_WHAT NEEDS TO BE DONE_. Copy out the text of every entry below word for word, leaving the pictures out.

_SOURCE INFORMATION_.

________

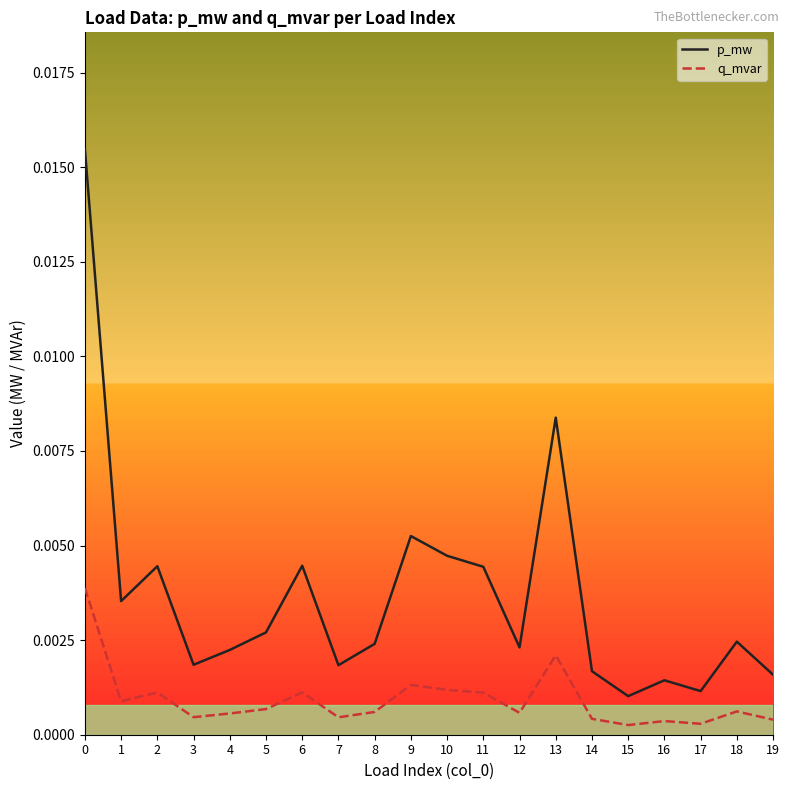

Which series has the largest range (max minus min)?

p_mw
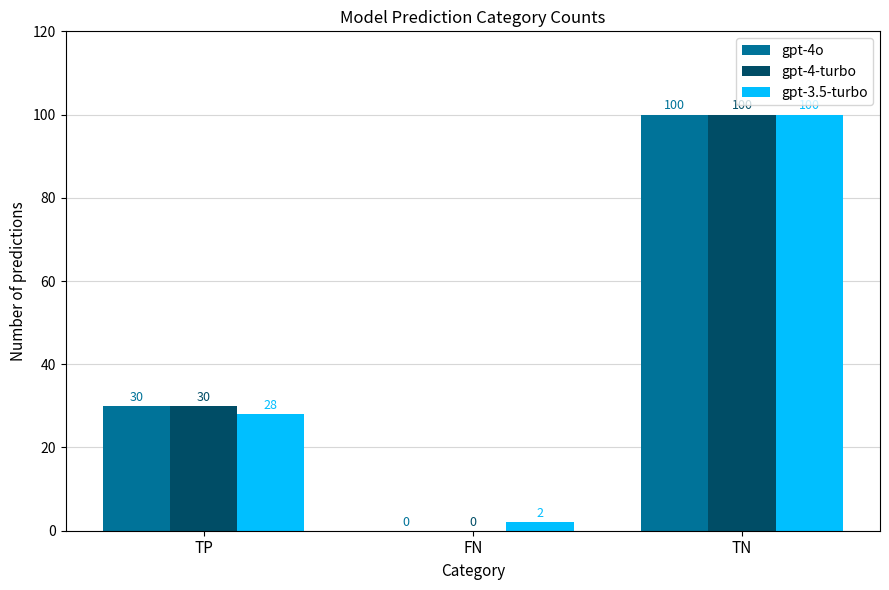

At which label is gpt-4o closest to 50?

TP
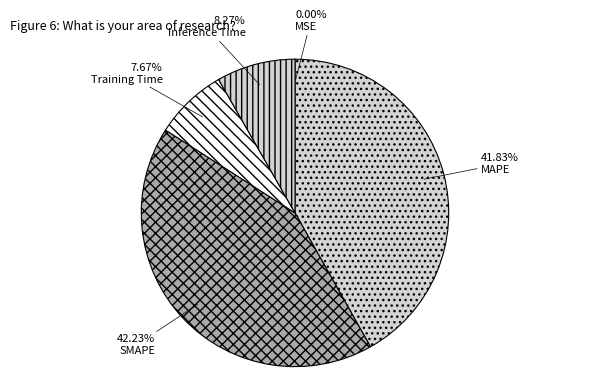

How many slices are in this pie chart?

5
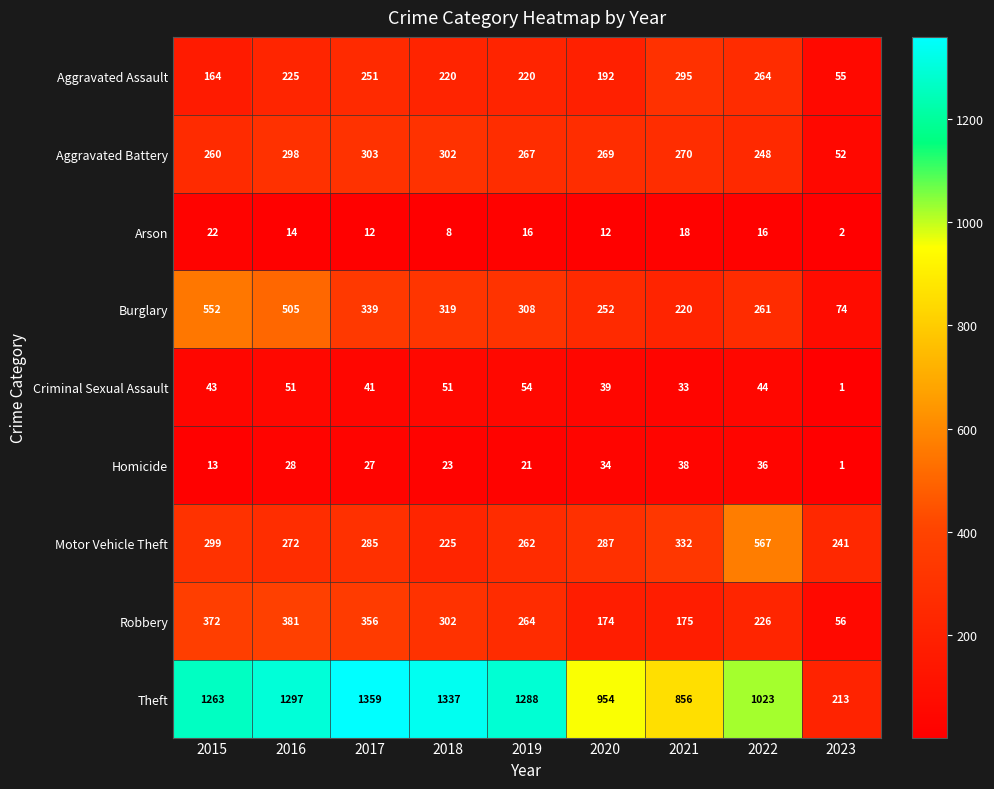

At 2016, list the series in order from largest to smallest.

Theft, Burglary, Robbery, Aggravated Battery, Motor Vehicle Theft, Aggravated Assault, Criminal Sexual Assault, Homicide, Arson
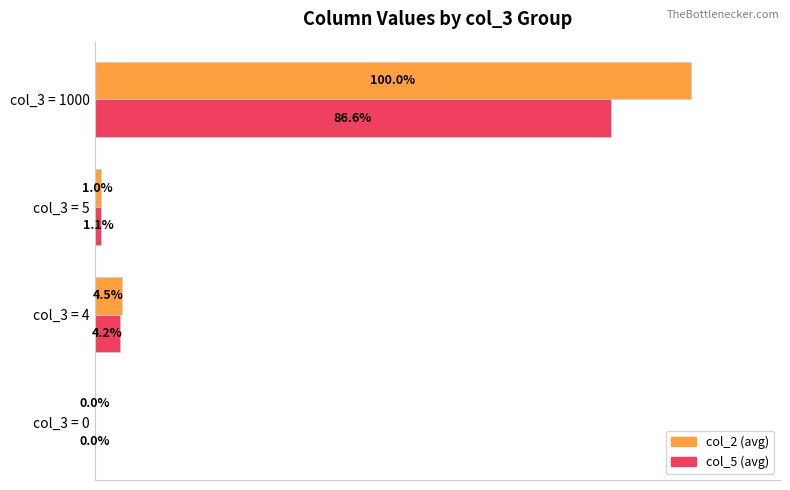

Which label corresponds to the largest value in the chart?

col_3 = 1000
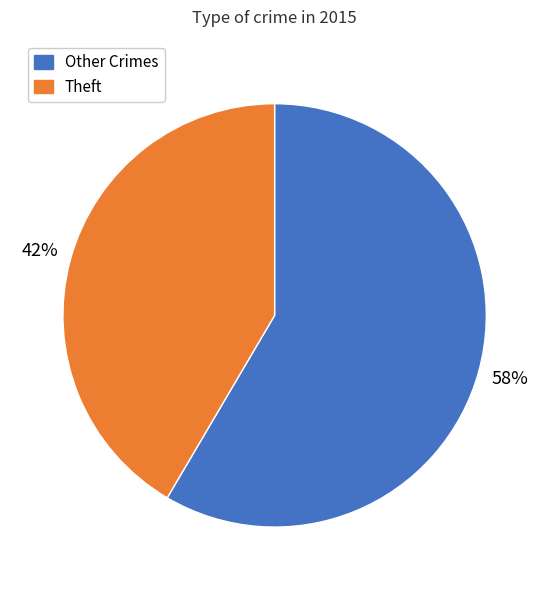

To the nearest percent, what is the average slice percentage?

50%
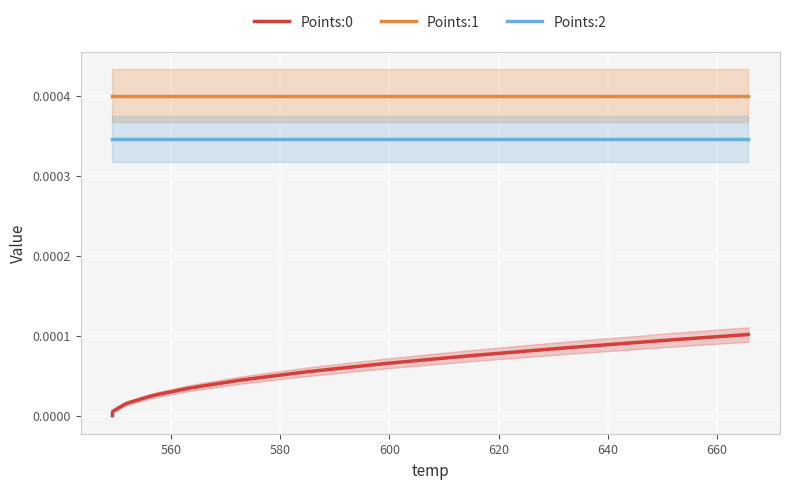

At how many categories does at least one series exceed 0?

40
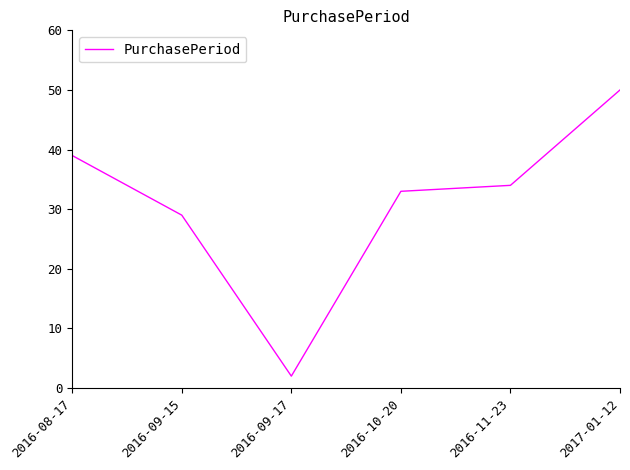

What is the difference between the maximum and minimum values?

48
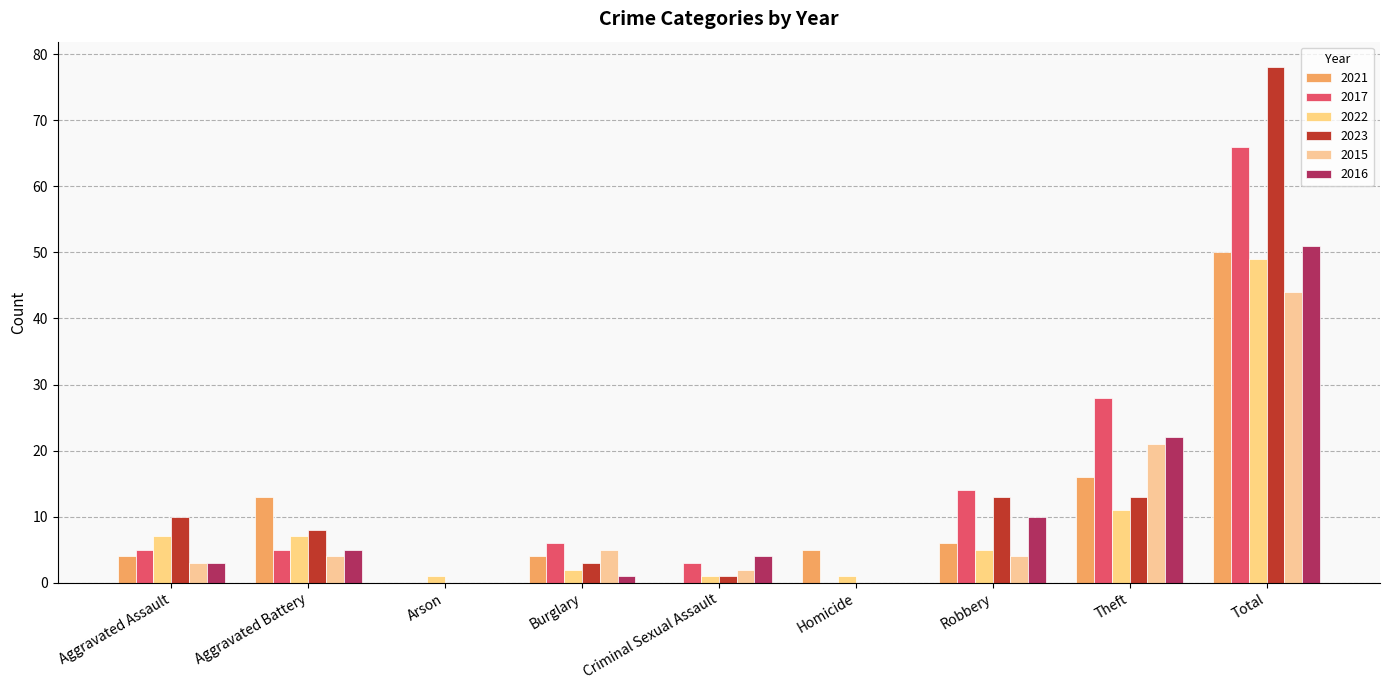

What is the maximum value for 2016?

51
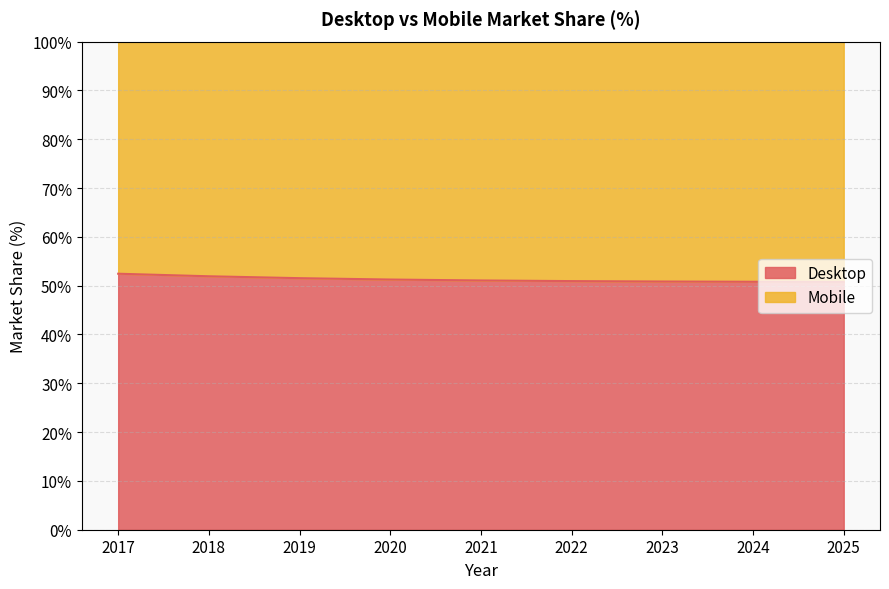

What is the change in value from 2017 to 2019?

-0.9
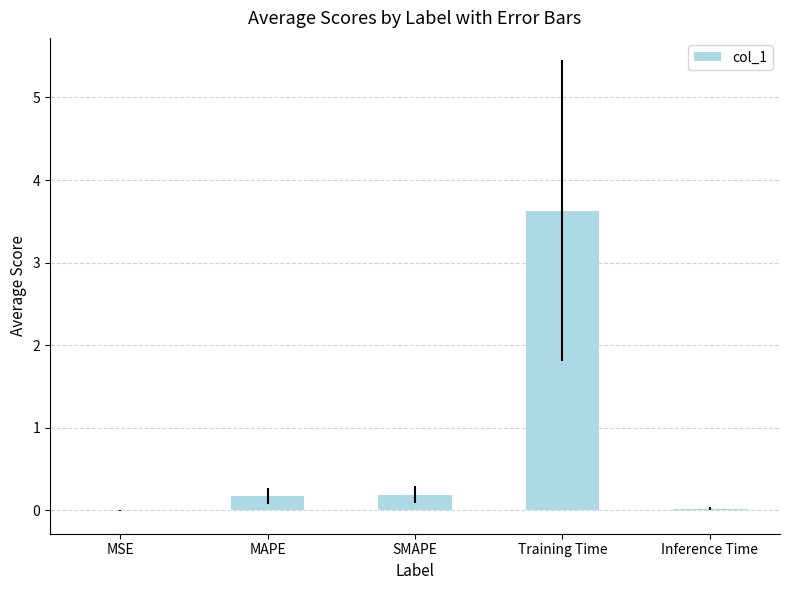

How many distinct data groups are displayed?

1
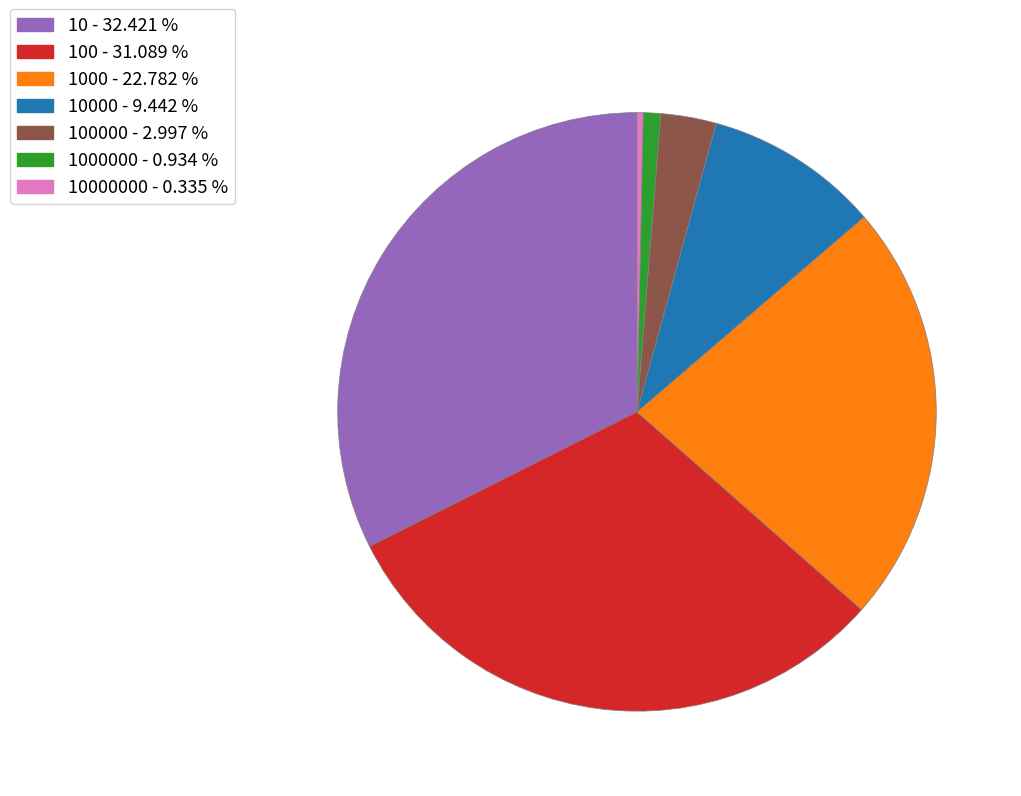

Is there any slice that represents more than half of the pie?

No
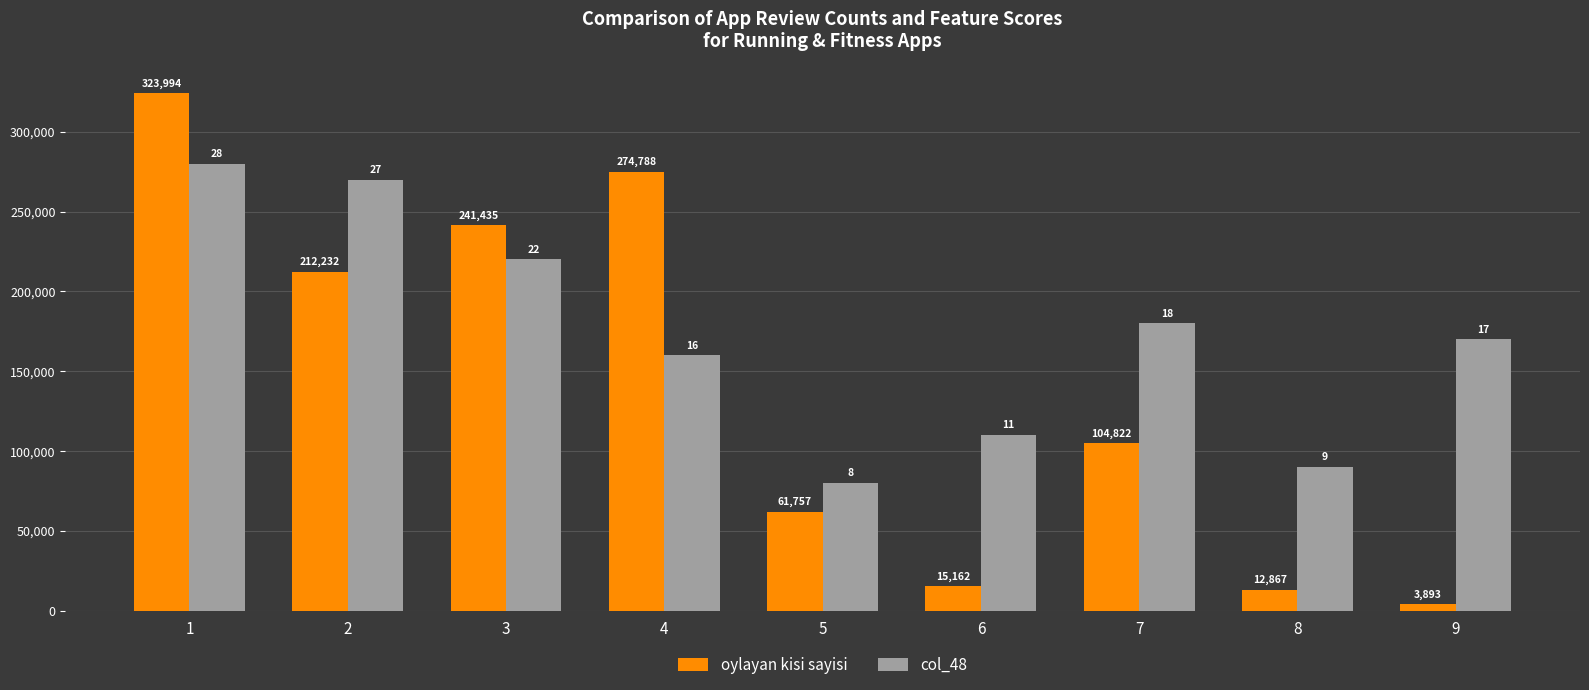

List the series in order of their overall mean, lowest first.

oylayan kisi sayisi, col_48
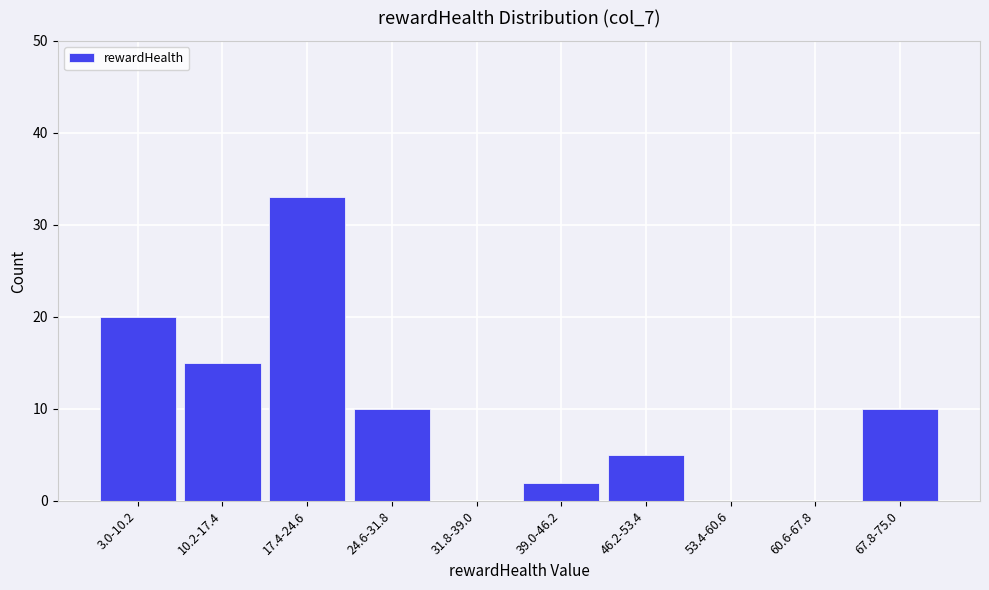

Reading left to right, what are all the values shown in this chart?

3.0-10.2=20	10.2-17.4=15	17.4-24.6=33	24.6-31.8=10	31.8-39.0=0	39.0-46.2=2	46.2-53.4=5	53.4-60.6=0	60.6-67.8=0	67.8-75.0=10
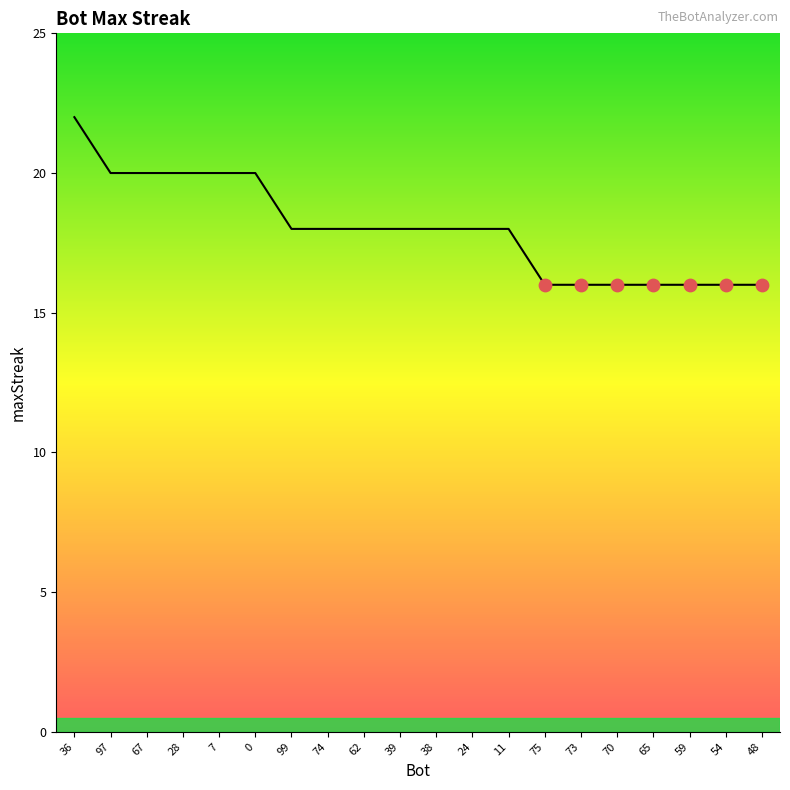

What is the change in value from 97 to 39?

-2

________

_OUTPUT FOR THIS TASK_.
Which series has the largest range (max minus min)?

p_mw

At which label is gpt-4o closest to 50?

TP

How many slices are in this pie chart?

5

At 2016, list the series in order from largest to smallest.

Theft, Burglary, Robbery, Aggravated Battery, Motor Vehicle Theft, Aggravated Assault, Criminal Sexual Assault, Homicide, Arson

Which label corresponds to the largest value in the chart?

col_3 = 1000

To the nearest percent, what is the average slice percentage?

50%

At how many categories does at least one series exceed 0?

40

What is the difference between the maximum and minimum values?

48

What is the maximum value for 2016?

51

What is the change in value from 2017 to 2019?

-0.9

How many distinct data groups are displayed?

1

Is there any slice that represents more than half of the pie?

No

List the series in order of their overall mean, lowest first.

oylayan kisi sayisi, col_48

Reading left to right, what are all the values shown in this chart?

3.0-10.2=20	10.2-17.4=15	17.4-24.6=33	24.6-31.8=10	31.8-39.0=0	39.0-46.2=2	46.2-53.4=5	53.4-60.6=0	60.6-67.8=0	67.8-75.0=10

What is the change in value from 97 to 39?

-2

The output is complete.